Yennayer : Le Nouvel An Berbère

Dans quelques jours, le peuple amazigh va célébrer Yennayer 2966, la nouvelle année du calendrier berbère. Nous vous proposons de découvrir les caractéristiques et les traditions de cette fête, perpétuée aujourd'hui encore en Algérie et, dans une moindre mesure, au Maroc.

Un calendrier agraire

Yennayer correspond au Jour de l'An du calendrier agraire utilisé depuis l'Antiquité par les Berbères. Ce calendrier, toujours en usage dans les régions d'Afrique du Nord, sert à régler les travaux agricoles saisonniers.

Comme ce calendrier est en décalage de 13 jours par rapport à notre calendrier grégorien, yennayer devrait logiquement être fêté le 13 ou le 14 janvier.

Mais en fait, le nouvel an berbère est célébré le 12 janvier, à la demande du Mouvement culturel berbère.

Par ailleurs, dans le calendrier berbère ou calendrier amazigh, notre année 2016 correspond à l'année 2966.

En effet, le point de départ du calendrier berbère est l'an 950 avant Jésus-Christ, date à laquelle le roi berbère Chachnaq 1er a été intronisé pharaon d'Egypte et a fondé la XXIIème dynastie qui régna sur l'Égypte jusqu'en 715 av.
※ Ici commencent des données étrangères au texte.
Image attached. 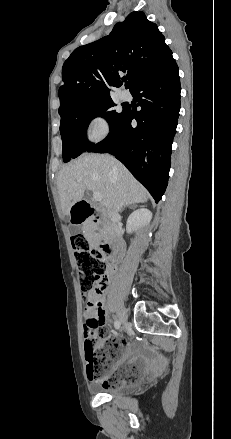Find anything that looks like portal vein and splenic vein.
<instances>
[{
	"label": "portal vein and splenic vein",
	"mask_w": 231,
	"mask_h": 439,
	"mask_svg": "<svg viewBox=\"0 0 231 439\" xmlns=\"http://www.w3.org/2000/svg\"><path fill=\"white\" fill-rule=\"evenodd\" d=\"M102 198H103L102 195L100 193H98V192H95L93 194V199L96 200V201H101Z\"/></svg>",
	"instance_id": "obj_1"
}]
</instances>
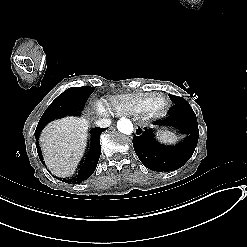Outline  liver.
Instances as JSON below:
<instances>
[{
	"label": "liver",
	"mask_w": 247,
	"mask_h": 247,
	"mask_svg": "<svg viewBox=\"0 0 247 247\" xmlns=\"http://www.w3.org/2000/svg\"><path fill=\"white\" fill-rule=\"evenodd\" d=\"M88 121L67 118L50 123L41 134L46 164L58 177L72 174L85 146Z\"/></svg>",
	"instance_id": "6515ba94"
}]
</instances>
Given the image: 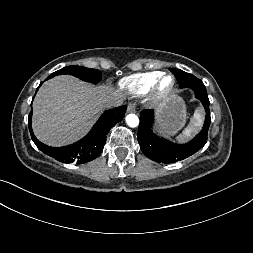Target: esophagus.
<instances>
[{
  "label": "esophagus",
  "instance_id": "34e87169",
  "mask_svg": "<svg viewBox=\"0 0 253 253\" xmlns=\"http://www.w3.org/2000/svg\"><path fill=\"white\" fill-rule=\"evenodd\" d=\"M127 111L129 112V113H133V112H135L136 111V107H135V105L134 104H129L128 105V108H127Z\"/></svg>",
  "mask_w": 253,
  "mask_h": 253
}]
</instances>
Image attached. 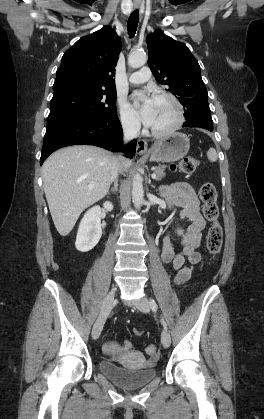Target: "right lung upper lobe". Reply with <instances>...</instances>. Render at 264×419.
Wrapping results in <instances>:
<instances>
[{
  "instance_id": "right-lung-upper-lobe-1",
  "label": "right lung upper lobe",
  "mask_w": 264,
  "mask_h": 419,
  "mask_svg": "<svg viewBox=\"0 0 264 419\" xmlns=\"http://www.w3.org/2000/svg\"><path fill=\"white\" fill-rule=\"evenodd\" d=\"M120 51V37L108 26L82 37L64 53L53 90L82 85L116 91L113 77Z\"/></svg>"
}]
</instances>
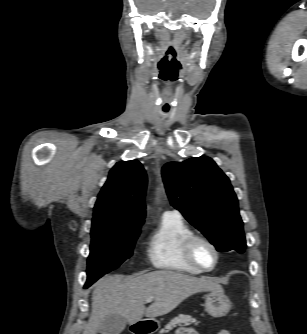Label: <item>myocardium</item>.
Listing matches in <instances>:
<instances>
[{"mask_svg": "<svg viewBox=\"0 0 307 334\" xmlns=\"http://www.w3.org/2000/svg\"><path fill=\"white\" fill-rule=\"evenodd\" d=\"M202 242L206 245H208L211 250L213 251L215 255V261L213 265L209 268L203 267L196 259L195 253H194V248L196 243ZM183 253L186 258V260L195 268H197L201 272H210L213 271L219 264L220 260V252L217 246L207 237L200 235V234H195L192 233L189 235L183 242Z\"/></svg>", "mask_w": 307, "mask_h": 334, "instance_id": "1", "label": "myocardium"}]
</instances>
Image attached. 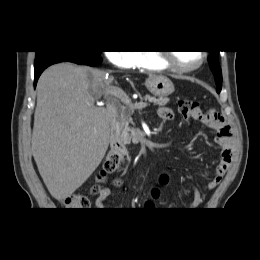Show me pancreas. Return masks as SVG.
<instances>
[{"label": "pancreas", "mask_w": 260, "mask_h": 260, "mask_svg": "<svg viewBox=\"0 0 260 260\" xmlns=\"http://www.w3.org/2000/svg\"><path fill=\"white\" fill-rule=\"evenodd\" d=\"M145 99H148L149 102L158 106H165L169 102V99L167 98H155L151 97L150 95H146ZM132 114L133 109L124 105L119 106L118 112L116 114V122L121 130V139L123 143L127 145H129L131 141L133 144H137L139 142V137L137 136L135 130L129 126L130 124H133V119L131 117Z\"/></svg>", "instance_id": "1"}]
</instances>
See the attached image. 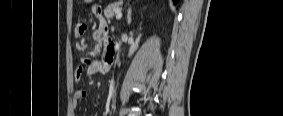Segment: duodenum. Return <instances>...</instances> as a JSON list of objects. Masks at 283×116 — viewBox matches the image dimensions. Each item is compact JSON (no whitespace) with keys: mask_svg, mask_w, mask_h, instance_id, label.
I'll return each mask as SVG.
<instances>
[{"mask_svg":"<svg viewBox=\"0 0 283 116\" xmlns=\"http://www.w3.org/2000/svg\"><path fill=\"white\" fill-rule=\"evenodd\" d=\"M107 61H108L110 64L113 63L114 57L109 58Z\"/></svg>","mask_w":283,"mask_h":116,"instance_id":"obj_1","label":"duodenum"}]
</instances>
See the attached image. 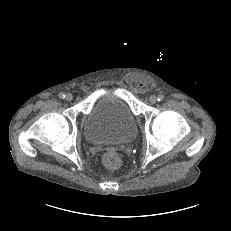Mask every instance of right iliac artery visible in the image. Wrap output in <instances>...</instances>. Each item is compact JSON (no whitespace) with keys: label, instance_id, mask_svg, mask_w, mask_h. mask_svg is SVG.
Segmentation results:
<instances>
[{"label":"right iliac artery","instance_id":"right-iliac-artery-1","mask_svg":"<svg viewBox=\"0 0 231 231\" xmlns=\"http://www.w3.org/2000/svg\"><path fill=\"white\" fill-rule=\"evenodd\" d=\"M59 97H60L61 99H64V98H65V94H64V93H60V94H59Z\"/></svg>","mask_w":231,"mask_h":231}]
</instances>
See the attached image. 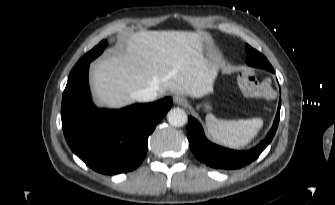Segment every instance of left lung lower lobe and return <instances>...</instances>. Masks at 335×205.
I'll use <instances>...</instances> for the list:
<instances>
[{"label": "left lung lower lobe", "instance_id": "0a47b994", "mask_svg": "<svg viewBox=\"0 0 335 205\" xmlns=\"http://www.w3.org/2000/svg\"><path fill=\"white\" fill-rule=\"evenodd\" d=\"M271 72H274V70ZM280 107L281 99L279 100L273 126L266 139L248 151H235L211 143L206 139L200 123L195 118L189 117L187 134L190 149L200 162L211 168L225 170L241 168L257 159L271 142L278 127Z\"/></svg>", "mask_w": 335, "mask_h": 205}]
</instances>
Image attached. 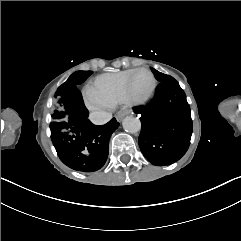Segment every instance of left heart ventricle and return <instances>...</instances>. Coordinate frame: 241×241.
Masks as SVG:
<instances>
[{
  "label": "left heart ventricle",
  "mask_w": 241,
  "mask_h": 241,
  "mask_svg": "<svg viewBox=\"0 0 241 241\" xmlns=\"http://www.w3.org/2000/svg\"><path fill=\"white\" fill-rule=\"evenodd\" d=\"M127 90L130 93H135L131 98L132 103L135 105L140 104L141 101L149 100L153 94L150 78L147 75H142L135 81L128 83Z\"/></svg>",
  "instance_id": "obj_1"
}]
</instances>
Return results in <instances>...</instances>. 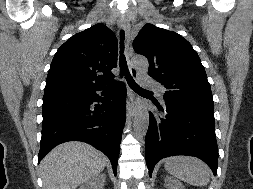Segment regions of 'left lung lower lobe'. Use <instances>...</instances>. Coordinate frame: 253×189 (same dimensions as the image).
Masks as SVG:
<instances>
[{
    "mask_svg": "<svg viewBox=\"0 0 253 189\" xmlns=\"http://www.w3.org/2000/svg\"><path fill=\"white\" fill-rule=\"evenodd\" d=\"M160 116L150 113L145 156L151 176L155 164L172 155H191L203 160L217 174L218 147L214 110L180 100L163 98Z\"/></svg>",
    "mask_w": 253,
    "mask_h": 189,
    "instance_id": "left-lung-lower-lobe-1",
    "label": "left lung lower lobe"
}]
</instances>
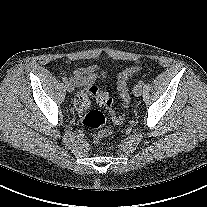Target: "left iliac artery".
Returning <instances> with one entry per match:
<instances>
[{
    "label": "left iliac artery",
    "instance_id": "44dca946",
    "mask_svg": "<svg viewBox=\"0 0 207 207\" xmlns=\"http://www.w3.org/2000/svg\"><path fill=\"white\" fill-rule=\"evenodd\" d=\"M138 84H139L140 86H142V85L144 84V82H143L142 80H140V81L138 82Z\"/></svg>",
    "mask_w": 207,
    "mask_h": 207
}]
</instances>
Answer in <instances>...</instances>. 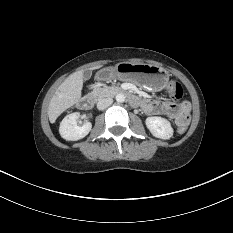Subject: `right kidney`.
Segmentation results:
<instances>
[{
  "label": "right kidney",
  "mask_w": 233,
  "mask_h": 233,
  "mask_svg": "<svg viewBox=\"0 0 233 233\" xmlns=\"http://www.w3.org/2000/svg\"><path fill=\"white\" fill-rule=\"evenodd\" d=\"M79 116L80 114L75 112L64 117L59 127V133L63 139L77 141L84 138L91 131L92 124L90 122H86L82 126L77 125L76 120Z\"/></svg>",
  "instance_id": "obj_1"
}]
</instances>
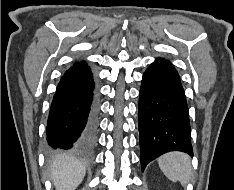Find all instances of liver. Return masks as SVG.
Returning a JSON list of instances; mask_svg holds the SVG:
<instances>
[{"label":"liver","instance_id":"1","mask_svg":"<svg viewBox=\"0 0 234 190\" xmlns=\"http://www.w3.org/2000/svg\"><path fill=\"white\" fill-rule=\"evenodd\" d=\"M85 176V167L73 157L58 156L50 166L56 190H75Z\"/></svg>","mask_w":234,"mask_h":190}]
</instances>
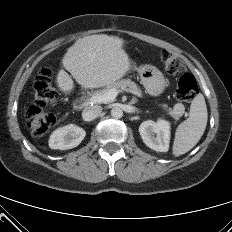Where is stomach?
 I'll return each mask as SVG.
<instances>
[{"label":"stomach","mask_w":232,"mask_h":232,"mask_svg":"<svg viewBox=\"0 0 232 232\" xmlns=\"http://www.w3.org/2000/svg\"><path fill=\"white\" fill-rule=\"evenodd\" d=\"M141 83L151 95H160L166 86L163 74L154 66L144 65L138 68Z\"/></svg>","instance_id":"1"}]
</instances>
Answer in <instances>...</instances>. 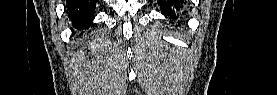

J-C. Cette date est mentionnée dans la Bible et constitue le premier événement de l'histoire berbère à figurer sur un support écrit .

Un peu d'étymologie

Le nouvel an berbère s'appelle Yennayer et est symbolisé par la lettre "z" (qui s'écrit en berbère avec le caractère figurant sur l'image ci-dessus).

Le mot de "Yennayer" dériverait du latin januarius qui désigne le mois de janvier.

A Rome, le premier mois de l'année avait été nommé ainsi en l'honneur de Janus, le dieu romain des portes, des ouvertures et des choix.

Les traditions du Nouvel An berbère

Yennayer est aujourd'hui célébré dans toutes les régions de l'Algérie, où cette journée est considérée comme une fête nationale. Ce premier jour de l'année est aussi fêté par d'autres communautés nord-africaines, notamment au Maroc.

Pour l'occasion, les familles partagent traditionnellement un repas à base de couscous à la volaille. Le repas sort de l'ordinaire et doit être copieux pour symboliser l'abondance pour l'année qui vient.

Différentes friandises peuvent figurer au menu : lesfenj (des beignets), tirifin (crêpes), fruits secs comme figues sèches, amandes, noisettes et dattes...

Dans certaines régions d'Algérie (Oran) ou du Maroc (Berkane chez les Iznassen), on évite de manger des aliments épicés ou amers pour que l'année à venir ne soit pas amère et mauvaise. En revanche, la tradition veut que les convives mangent beaucoup, au risque de vexer la maîtresse de maison.

Comme yennayer symbolise aussi la longévité, on y associe souvent des événements familiaux :
- première coupe de cheveux des petits garçons
- mariages
- rites d'initiation agricoles : on envoie les enfants aux champs cueillir eux-mêmes fruits et légumes.

Pour que la nouvelle année soit prospère, plusieurs rites de purification sont pratiqués : nettoyer la maison, la purifier avec des herbes fraîches, balayer toutes les pièces pour en chasser la misère, sacrifier un animal pour se prémunir des mauvais esprits etc.

Dans certaines régions, les enfants se déguisent pendant le mois de yennayer et chacun confectionne son propre masque, avant de passer de maison en maison demander des friandises.